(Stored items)
++++++++
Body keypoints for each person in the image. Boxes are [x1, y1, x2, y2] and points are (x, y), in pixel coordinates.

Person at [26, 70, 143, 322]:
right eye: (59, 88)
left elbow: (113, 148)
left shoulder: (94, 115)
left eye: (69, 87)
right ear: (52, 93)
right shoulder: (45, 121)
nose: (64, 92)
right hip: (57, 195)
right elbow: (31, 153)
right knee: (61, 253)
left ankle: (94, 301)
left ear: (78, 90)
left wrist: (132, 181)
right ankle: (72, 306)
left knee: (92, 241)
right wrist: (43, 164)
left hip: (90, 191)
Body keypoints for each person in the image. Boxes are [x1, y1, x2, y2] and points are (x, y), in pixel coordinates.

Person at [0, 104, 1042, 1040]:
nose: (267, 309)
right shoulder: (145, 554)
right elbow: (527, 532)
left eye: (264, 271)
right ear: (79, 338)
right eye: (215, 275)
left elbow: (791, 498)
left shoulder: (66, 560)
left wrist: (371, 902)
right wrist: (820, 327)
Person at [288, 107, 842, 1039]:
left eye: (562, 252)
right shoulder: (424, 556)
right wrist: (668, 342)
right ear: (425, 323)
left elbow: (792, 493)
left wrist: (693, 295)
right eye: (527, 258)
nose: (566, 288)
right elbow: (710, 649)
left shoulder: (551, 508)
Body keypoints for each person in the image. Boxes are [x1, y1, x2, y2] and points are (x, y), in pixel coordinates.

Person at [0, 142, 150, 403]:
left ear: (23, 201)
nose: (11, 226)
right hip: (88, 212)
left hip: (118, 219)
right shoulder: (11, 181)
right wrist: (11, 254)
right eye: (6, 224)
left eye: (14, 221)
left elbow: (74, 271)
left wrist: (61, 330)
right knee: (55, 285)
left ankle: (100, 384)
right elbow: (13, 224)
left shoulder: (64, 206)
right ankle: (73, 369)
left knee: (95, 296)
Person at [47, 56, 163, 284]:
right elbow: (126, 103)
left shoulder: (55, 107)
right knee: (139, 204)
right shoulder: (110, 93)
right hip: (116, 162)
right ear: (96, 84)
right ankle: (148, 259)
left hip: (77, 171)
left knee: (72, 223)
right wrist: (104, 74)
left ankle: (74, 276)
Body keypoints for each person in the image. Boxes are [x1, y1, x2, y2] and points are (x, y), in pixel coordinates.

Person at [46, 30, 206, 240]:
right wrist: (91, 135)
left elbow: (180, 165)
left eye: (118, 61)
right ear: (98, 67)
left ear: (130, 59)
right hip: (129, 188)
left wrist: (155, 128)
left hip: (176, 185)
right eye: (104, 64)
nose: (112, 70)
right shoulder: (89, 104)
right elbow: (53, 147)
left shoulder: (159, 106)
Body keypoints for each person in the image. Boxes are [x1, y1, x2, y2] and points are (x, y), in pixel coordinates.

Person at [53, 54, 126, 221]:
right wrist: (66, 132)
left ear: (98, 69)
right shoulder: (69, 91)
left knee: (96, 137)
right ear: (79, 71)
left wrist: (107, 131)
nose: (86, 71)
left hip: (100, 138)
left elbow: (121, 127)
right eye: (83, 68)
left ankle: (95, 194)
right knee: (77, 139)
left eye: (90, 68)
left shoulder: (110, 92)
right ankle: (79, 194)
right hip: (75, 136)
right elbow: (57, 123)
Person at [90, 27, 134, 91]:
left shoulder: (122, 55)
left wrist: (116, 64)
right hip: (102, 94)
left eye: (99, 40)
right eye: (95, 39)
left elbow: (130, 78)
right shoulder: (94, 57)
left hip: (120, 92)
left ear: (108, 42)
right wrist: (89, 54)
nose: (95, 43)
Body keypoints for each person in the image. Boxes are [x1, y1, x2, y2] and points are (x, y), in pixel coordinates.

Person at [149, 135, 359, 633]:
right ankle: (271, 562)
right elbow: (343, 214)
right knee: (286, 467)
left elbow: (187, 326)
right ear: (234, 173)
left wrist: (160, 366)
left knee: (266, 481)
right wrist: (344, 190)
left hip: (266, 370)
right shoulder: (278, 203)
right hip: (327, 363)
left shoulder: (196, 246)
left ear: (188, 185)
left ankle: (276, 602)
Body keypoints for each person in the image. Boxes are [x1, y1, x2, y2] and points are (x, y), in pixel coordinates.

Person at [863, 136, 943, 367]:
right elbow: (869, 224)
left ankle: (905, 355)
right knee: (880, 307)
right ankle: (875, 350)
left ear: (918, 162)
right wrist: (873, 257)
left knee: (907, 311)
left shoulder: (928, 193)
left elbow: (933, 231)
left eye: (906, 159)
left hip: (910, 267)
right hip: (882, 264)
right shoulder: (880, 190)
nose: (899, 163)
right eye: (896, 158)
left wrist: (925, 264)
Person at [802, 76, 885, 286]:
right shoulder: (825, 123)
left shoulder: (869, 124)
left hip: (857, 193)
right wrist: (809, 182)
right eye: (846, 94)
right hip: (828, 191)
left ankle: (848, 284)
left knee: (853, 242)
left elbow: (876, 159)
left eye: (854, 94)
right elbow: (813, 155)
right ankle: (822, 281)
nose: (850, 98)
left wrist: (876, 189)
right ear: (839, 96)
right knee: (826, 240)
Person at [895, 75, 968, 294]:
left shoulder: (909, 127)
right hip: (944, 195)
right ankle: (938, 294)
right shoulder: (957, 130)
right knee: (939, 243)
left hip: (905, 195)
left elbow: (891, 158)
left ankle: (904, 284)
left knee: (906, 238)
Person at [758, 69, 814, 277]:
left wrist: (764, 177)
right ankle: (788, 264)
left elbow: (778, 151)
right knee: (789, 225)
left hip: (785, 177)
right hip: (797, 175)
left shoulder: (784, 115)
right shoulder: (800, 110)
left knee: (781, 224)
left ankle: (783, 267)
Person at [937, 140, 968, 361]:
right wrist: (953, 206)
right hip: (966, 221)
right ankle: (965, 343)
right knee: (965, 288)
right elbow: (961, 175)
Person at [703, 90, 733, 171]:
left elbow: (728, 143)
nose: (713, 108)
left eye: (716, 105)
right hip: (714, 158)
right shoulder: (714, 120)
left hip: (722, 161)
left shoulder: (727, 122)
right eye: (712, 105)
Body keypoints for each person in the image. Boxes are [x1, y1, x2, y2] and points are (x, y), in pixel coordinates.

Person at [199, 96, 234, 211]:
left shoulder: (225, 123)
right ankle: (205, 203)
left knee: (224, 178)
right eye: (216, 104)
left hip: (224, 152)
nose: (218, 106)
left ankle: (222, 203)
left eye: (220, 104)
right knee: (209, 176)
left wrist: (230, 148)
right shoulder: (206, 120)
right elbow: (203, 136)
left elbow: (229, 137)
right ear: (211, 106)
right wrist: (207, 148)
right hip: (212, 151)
++++++++
(YOUR INSTRUCTIONS): Return all lines of the data in which the string "nose" appears.

(SOLUTION):
nose: (64, 92)
nose: (267, 309)
nose: (566, 288)
nose: (11, 226)
nose: (112, 70)
nose: (86, 71)
nose: (95, 43)
nose: (899, 163)
nose: (850, 98)
nose: (713, 108)
nose: (218, 106)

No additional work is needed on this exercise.